While it's great to have a fully fledged Ubuntu kernel running with bare-metal performance within Windows, which means extremely fast build times (faster than Windows because NTFS is comparatively slow relative to ext4), I rejected this approach because:

  • The Android emulator doesn't run under WSL2 because WSL2 doesn't support nested virtualization.
  • If you are using IntelliJ under Windows, you are accessing files via the WSL2 mount point \\wsl$ which is poorly supported by IntelliJ. Issues include slow performance and lack of proper file system monitoring.
  • It's possible to run IntelliJ on the WSL2 side using X410 or some other X server, and the performance is actually not as bad as I expected, with only occasional GUI unresponsiveness.

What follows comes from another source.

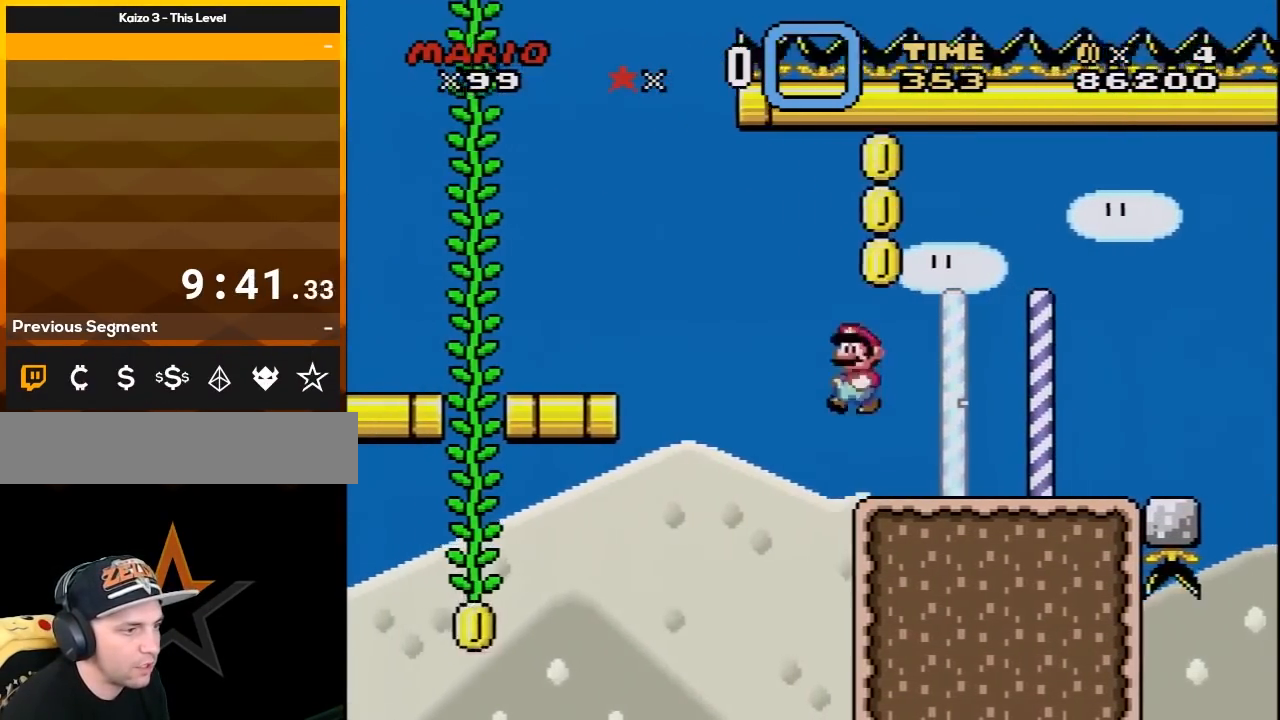
{"buttons": ["Y", "DPAD_RIGHT"], "events": [[33, "DPAD_UP", "up"], [100, "DPAD_RIGHT", "down"], [317, "B", "up"]]}
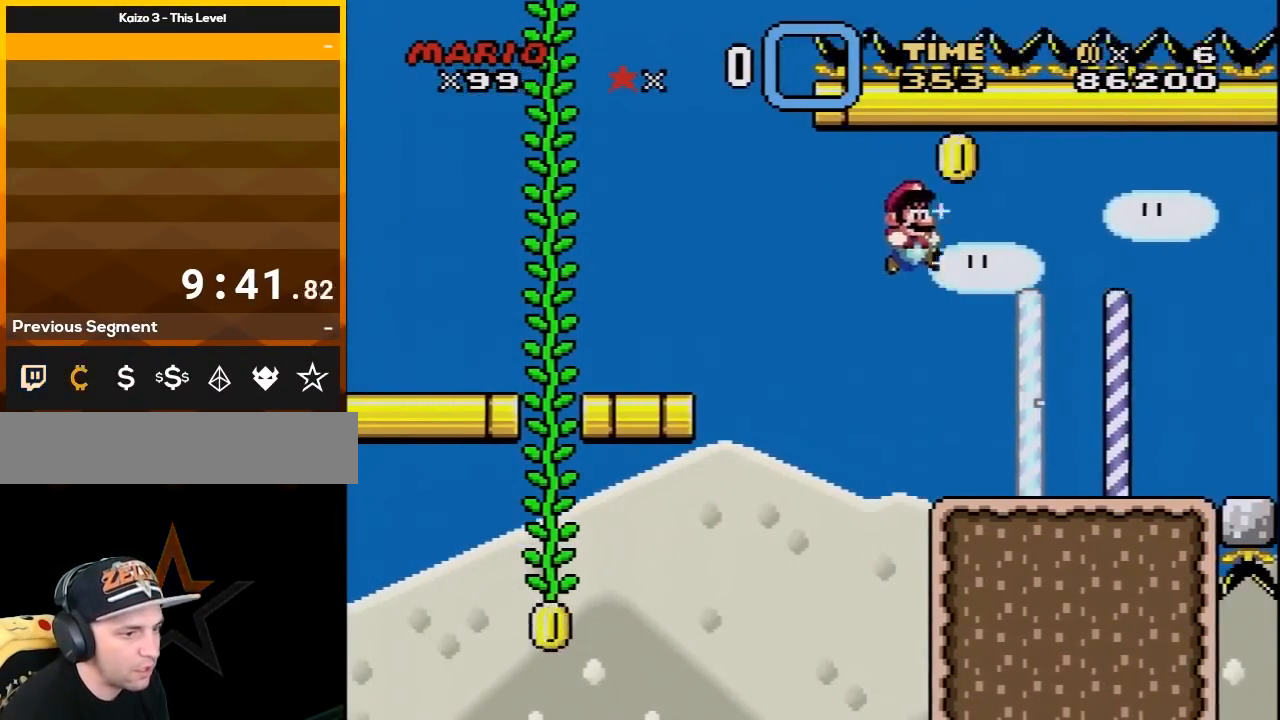
{"buttons": ["Y", "DPAD_RIGHT"], "events": []}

However, the Android emulator needs to run on Windows, and connecting between IntelliJ and the emulator, while possible using adb client/server magic, is awkward and slow.

Note that if you are a VSCode user, your life is made easier by the Remote WSL Extension, which should let you host your project files in WSL2 and enjoy running your IDE on Windows with decent filesystem performance. I haven't tried this personally, and I'm not sure whether things like Android debugging against a Windows-hosted emulator work well, but it seems promising. Unfortunately, there is not yet any equivalent for IntelliJ.

If you want to try this approach with VSCode, there is a nice article describing how to get the emulator working here.

Use Git Bash, or MSYS2 with pacman as the package manager

I liked this approach. Git Bash is built on MSYS2, which is a modern and much improved descendant of Cygwin, so they are essentially the same except MSYS2 includes pacman (the package manager of Arch Linux) so you can install many common packages without having to build them from source. You can compile almost any Linux utility and run it seamlessly under MSYS2, and in that respect it feels very similar to WSL1/2 with less overhead. Flutter builds are extremely fast, Python is fully supported (although I had to go to conda for some packages that were difficult to build under MSYS2), and it essentially feels just like running real Linux.

The real disadvantage, ultimately, is that there aren't many prebuilt packages available in pacman for the MSYS2 platform. Additionally there are actually three MSYS variants, MSYS2, MinGW32, and MINGW64, and not all packages are available for all variants. As a user it's not clear which variant to use, and the differences, although subtle, are important (see Matthieu Vachon's excellent commentary). You can build almost anything yourself, but it can be tedious, and debugging the builds is time consuming. So eventually I rejected this approach since I prefer having the full suite of ready-made Ubuntu packages available via apt.

Use Windows PowerShell with choco and conda as package managers.

This essentially means using Flutter's full Windows toolchain but giving up on a Linux-like CLI. I've never liked PowerShell's syntax (sorry Microsoft), but if you do, this approach does work very well. There are lots of great packages available via choco, and any Python package that doesn't install cleanly via pip probably has a conda package available.

I rejected this approach because I prefer to have just one package manager, rather than juggling three (choco, conda, and pip).

Building for iOS

If you aren't running WSL2, and therefore still have HyperV turned off in Windows, it's relatively easy to run Mac OS as a guest OS under the free VMWare Workstation Player. You can find instructions e.g. here. This is a lot easier than building a Hackintosh, but graphics performance is too slow for a pleasant development experience. It is however acceptable for running iTerm2 for the occasional iOS build or fastlane App Store upload, and it's just barely sufficient for Xcode debugging too. I do not do this personally of course, because it would violate Apple's ToS; I have a late-2013 MBP Retina, one of the last models before they introduced the TouchBar and nerfed the keyboards.